The existing original RCNN produced 75.50% prediction accuracy in the testing set, which is approximately 7% better than the accuracy resulting from the image binarization method with a value of 68.60%. The novel hybrid BA-RCNN produced better prediction accuracy in all training, validation, and testing sets, which means it has better generalization capability than RCNN. The accuracy in the testing set has a value of 85.33% which is approximately 17% better than the existing image binarization method, and the hybrid BA-RCNN is cost-effective since the computational time is reduced by approximately 2 min. The following Table 12 shows the prediction accuracy for all three methods.
The contribution of the paper is developing a new approach based on the use of a Regression Convolutional Neural Network (RCNN) algorithm to predict the percent of porosity in CT scans of finished SLM parts, without the need for subjective difficult thresholding determination to convert a single slice to a binary image, the model achieved better prediction accuracy than the existing image binarization method by 17%. In order to test the algorithm, as the training of the RCNN would require a large amount of experimental data, artificial porosity images mimicking real CT scan slices of the finished SLM part were created with a similarity index of 0.9976 with real images.

5. Conclusions

Assessing the porosity in Selective Laser Melting (SLM) parts is a challenging issue, and the drawback of using the existing gray value analysis method to assess the porosity is the difficulty and subjectivity in selecting a uniform grayscale threshold for binary image conversion to detect the porosity. This paper demonstrated a new efficient approach of creating artificial porosity images, mimicking real CT scan slices of finished SLM part with a similarity index of 0.9976 which can be used to train an accurate Regression Convolutional Neural Network (RCNN) for automatic porosity prediction. Further work is required to tune this approach for the creation of artificial images mimicking a wider range of porosity types, and experiments need to be performed to do so. The MATLAB platform was used to develop the RCNN. In order to predict the percent of porosity in the created artificial porosity images, it improved porosity prediction accuracy from 68.60% for image binarization method to 75.50% for RCNN. The algorithm was further developed by optimizing its parameters the using Bees Algorithm (BA), which mimics the behavior of honeybees, with the hybrid Bees Regression Convolutional Neural Network (BA-RCNN) producing better prediction accuracy with a value of 85.33%.

Author Contributions

Conceptualization, N.M.H.A., M.P. and S.B.; methodology, N.M.H.A., M.P. and S.B.; software, N.M.H.A.; validation, N.M.H.A., M.P. and S.B.; formal analysis, N.M.H.A., M.P. and S.B.; investigation, N.M.H.A., M.P. and S.B.; resources, N.M.H.A., M.P. and S.B.; data curation, N.M.H.A., M.P. and S.B.; writing—original draft preparation, N.M.H.A.; writing—review and editing, M.P. and S.B.; visualization, N.M.H.A., M.P. and S.B.; supervision, M.P. and S.B.; project administration, N.M.H.A., M.P. and S.B.; funding acquisition, N.M.H.A., M.P. and S.B. All authors have read and agreed to the published version of the manuscript.

Funding

This research received no external funding.
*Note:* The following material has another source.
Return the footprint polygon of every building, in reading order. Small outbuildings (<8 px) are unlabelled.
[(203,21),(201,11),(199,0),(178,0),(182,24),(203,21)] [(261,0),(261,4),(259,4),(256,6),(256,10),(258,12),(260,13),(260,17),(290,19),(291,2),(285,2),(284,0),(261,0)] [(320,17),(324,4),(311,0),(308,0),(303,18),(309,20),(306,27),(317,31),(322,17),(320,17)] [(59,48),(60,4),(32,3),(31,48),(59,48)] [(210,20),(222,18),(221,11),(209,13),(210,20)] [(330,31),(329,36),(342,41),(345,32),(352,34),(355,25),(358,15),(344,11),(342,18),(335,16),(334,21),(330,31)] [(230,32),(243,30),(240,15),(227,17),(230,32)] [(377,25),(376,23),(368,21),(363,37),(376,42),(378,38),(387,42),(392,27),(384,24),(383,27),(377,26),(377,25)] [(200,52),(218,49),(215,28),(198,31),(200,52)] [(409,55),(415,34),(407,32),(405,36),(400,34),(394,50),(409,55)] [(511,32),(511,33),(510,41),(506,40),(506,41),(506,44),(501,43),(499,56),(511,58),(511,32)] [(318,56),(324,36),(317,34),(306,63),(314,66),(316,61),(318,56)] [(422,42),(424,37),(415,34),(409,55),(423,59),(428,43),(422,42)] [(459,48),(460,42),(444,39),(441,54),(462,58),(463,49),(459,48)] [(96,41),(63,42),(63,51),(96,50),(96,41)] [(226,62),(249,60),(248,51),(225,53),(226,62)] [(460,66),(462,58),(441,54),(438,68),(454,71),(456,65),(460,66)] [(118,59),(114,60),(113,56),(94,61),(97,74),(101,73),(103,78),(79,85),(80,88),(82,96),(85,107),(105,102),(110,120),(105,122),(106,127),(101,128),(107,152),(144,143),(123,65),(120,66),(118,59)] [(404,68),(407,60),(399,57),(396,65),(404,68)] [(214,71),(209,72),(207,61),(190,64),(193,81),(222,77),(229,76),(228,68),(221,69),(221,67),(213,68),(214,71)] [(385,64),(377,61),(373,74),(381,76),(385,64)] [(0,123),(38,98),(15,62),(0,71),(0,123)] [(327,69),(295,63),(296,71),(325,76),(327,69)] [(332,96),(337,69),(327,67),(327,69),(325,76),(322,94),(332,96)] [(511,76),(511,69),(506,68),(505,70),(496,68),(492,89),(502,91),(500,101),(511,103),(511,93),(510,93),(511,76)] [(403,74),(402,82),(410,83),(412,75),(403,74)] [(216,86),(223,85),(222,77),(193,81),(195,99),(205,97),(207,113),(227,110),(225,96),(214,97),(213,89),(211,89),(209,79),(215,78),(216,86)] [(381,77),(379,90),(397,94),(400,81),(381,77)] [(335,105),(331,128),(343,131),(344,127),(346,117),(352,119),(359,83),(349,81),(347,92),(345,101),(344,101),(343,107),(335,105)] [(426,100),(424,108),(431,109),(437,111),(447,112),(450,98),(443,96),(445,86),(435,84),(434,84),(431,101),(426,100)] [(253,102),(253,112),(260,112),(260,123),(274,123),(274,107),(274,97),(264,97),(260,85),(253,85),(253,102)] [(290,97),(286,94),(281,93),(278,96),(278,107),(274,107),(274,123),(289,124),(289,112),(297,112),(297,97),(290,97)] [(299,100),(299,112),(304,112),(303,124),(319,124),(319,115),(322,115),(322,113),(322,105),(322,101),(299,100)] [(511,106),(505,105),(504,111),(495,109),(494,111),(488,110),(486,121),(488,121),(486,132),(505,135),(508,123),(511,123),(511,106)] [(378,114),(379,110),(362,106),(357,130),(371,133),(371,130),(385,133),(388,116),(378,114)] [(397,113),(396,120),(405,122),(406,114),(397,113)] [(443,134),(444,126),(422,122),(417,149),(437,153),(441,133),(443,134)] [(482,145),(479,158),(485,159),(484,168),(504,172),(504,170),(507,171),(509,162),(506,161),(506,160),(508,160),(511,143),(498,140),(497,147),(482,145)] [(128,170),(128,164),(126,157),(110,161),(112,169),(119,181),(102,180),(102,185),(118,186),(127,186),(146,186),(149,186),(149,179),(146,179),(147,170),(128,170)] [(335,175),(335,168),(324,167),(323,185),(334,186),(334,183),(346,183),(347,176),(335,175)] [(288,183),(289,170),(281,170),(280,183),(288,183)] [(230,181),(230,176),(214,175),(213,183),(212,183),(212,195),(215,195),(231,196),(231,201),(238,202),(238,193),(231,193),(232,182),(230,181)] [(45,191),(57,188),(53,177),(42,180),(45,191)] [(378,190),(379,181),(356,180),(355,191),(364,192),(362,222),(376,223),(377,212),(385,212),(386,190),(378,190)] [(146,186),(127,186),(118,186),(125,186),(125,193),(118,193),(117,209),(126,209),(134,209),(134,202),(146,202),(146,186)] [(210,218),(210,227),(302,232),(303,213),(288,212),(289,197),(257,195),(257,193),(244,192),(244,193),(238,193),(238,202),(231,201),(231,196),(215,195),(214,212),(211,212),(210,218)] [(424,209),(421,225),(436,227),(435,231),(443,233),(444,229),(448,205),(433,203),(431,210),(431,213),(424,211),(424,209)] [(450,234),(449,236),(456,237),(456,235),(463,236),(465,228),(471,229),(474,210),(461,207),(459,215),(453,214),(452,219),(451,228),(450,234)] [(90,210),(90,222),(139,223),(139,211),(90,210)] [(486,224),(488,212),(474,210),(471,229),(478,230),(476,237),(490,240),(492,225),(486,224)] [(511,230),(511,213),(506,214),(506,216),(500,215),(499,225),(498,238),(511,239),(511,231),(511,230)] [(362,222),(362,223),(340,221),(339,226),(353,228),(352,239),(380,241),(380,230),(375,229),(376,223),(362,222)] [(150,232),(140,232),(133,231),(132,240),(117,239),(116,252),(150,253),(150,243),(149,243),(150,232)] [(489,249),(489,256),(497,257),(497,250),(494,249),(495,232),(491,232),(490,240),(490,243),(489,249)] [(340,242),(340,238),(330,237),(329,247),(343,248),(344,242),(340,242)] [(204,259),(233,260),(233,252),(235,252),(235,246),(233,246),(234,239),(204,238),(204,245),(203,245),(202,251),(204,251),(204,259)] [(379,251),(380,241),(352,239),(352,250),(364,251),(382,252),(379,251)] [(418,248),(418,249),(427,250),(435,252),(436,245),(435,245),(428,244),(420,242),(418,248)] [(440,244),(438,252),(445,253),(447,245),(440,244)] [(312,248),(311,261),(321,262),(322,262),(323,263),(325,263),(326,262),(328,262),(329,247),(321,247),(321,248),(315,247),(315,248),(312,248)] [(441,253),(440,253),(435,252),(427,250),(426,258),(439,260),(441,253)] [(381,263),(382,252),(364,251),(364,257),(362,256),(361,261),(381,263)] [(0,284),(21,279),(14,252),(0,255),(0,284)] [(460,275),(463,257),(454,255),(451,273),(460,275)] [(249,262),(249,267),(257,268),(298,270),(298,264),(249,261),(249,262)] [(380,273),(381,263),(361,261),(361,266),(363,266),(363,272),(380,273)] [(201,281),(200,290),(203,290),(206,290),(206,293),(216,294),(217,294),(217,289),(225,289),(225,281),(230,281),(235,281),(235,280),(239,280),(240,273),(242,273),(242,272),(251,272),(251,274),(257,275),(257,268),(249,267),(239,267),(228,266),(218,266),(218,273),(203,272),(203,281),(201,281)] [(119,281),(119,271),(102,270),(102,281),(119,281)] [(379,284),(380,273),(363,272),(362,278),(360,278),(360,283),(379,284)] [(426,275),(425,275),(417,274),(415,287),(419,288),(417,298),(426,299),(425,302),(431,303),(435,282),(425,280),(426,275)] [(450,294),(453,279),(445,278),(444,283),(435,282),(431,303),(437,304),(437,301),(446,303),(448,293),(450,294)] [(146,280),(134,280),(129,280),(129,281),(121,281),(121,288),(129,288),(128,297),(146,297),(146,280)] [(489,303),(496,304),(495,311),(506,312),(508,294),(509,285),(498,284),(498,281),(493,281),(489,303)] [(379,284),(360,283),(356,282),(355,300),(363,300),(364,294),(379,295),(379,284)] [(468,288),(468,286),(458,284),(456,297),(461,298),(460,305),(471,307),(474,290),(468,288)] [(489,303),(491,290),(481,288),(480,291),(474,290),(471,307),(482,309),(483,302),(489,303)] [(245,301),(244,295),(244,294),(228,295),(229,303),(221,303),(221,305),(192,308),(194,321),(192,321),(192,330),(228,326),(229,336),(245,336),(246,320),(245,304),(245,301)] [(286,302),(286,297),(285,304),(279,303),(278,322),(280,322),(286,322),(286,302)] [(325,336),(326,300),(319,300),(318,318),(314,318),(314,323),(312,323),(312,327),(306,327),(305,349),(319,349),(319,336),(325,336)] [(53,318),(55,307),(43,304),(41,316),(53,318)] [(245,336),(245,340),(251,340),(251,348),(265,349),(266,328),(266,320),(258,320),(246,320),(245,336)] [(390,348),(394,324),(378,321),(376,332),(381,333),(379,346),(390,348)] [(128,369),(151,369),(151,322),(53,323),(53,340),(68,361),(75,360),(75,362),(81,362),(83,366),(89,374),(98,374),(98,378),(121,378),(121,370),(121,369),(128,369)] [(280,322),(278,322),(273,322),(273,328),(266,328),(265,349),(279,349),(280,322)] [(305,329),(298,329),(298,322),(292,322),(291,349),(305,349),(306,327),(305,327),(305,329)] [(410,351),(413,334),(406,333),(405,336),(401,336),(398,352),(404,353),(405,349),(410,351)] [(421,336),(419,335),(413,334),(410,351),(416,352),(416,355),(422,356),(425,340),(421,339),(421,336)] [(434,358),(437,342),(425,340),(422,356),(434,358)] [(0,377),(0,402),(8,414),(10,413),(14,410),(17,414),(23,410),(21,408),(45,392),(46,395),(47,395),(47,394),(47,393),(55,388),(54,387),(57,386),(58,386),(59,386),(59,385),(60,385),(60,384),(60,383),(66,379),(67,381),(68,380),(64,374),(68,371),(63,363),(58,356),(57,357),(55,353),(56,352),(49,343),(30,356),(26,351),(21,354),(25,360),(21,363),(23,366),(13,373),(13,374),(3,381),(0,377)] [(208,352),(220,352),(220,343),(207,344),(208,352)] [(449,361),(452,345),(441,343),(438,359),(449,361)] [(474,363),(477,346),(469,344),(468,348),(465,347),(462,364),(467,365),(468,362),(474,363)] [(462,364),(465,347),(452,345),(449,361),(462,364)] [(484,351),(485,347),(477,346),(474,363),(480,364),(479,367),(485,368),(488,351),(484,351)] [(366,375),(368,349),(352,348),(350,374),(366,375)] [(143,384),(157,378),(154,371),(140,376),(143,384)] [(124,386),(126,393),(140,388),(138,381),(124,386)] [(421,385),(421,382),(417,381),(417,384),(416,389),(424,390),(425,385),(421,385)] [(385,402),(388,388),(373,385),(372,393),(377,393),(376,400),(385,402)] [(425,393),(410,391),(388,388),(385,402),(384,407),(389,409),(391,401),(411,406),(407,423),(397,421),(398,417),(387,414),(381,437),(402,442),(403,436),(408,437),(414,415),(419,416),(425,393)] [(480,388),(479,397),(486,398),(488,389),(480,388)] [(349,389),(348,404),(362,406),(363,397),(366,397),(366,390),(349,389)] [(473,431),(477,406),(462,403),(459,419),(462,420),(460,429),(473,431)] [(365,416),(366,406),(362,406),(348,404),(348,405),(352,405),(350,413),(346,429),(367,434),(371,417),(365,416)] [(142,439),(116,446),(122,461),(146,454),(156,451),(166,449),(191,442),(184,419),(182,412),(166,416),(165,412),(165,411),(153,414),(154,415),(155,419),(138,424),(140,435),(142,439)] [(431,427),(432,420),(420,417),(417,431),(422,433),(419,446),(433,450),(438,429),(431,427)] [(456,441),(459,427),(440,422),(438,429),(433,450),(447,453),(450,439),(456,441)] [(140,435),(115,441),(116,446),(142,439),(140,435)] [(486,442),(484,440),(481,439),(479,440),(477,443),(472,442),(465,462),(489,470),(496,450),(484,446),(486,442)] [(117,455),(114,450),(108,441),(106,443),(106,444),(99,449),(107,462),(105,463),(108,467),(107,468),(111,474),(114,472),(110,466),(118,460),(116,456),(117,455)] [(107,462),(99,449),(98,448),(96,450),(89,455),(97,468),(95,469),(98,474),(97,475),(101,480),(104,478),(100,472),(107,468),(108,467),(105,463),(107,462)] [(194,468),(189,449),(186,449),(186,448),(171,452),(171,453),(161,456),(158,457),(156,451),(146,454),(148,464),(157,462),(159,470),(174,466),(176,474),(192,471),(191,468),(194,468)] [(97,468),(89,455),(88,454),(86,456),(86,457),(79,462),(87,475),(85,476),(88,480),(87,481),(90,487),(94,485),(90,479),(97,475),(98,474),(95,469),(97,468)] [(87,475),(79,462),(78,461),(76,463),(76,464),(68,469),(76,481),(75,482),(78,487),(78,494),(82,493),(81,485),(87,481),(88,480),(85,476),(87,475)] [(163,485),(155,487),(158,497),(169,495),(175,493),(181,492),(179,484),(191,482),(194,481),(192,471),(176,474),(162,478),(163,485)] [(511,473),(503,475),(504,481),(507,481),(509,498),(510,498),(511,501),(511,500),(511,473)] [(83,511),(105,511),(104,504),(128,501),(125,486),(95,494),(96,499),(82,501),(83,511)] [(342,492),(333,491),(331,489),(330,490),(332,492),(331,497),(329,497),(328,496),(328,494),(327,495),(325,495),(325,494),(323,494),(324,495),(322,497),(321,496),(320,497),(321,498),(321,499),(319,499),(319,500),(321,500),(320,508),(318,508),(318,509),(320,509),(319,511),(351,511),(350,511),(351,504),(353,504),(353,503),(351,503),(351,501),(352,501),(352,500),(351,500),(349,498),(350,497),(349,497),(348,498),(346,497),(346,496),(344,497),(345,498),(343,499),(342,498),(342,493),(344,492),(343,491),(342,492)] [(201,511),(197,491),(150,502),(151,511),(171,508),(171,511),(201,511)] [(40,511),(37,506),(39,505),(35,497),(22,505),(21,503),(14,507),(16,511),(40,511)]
Institutional Review Board Statement

Not applicable.

Informed Consent Statement

Not applicable.

Data Availability Statement

Not applicable.

Acknowledgments

This research was supported by the project Additive Manufacturing using Metal Pilot Line (MANUELA), which received funding from the European Union’s Horizon2020 research and innovation programme under grant agreement No. 820774.

Conflicts of Interest

The authors declare no conflict of interest.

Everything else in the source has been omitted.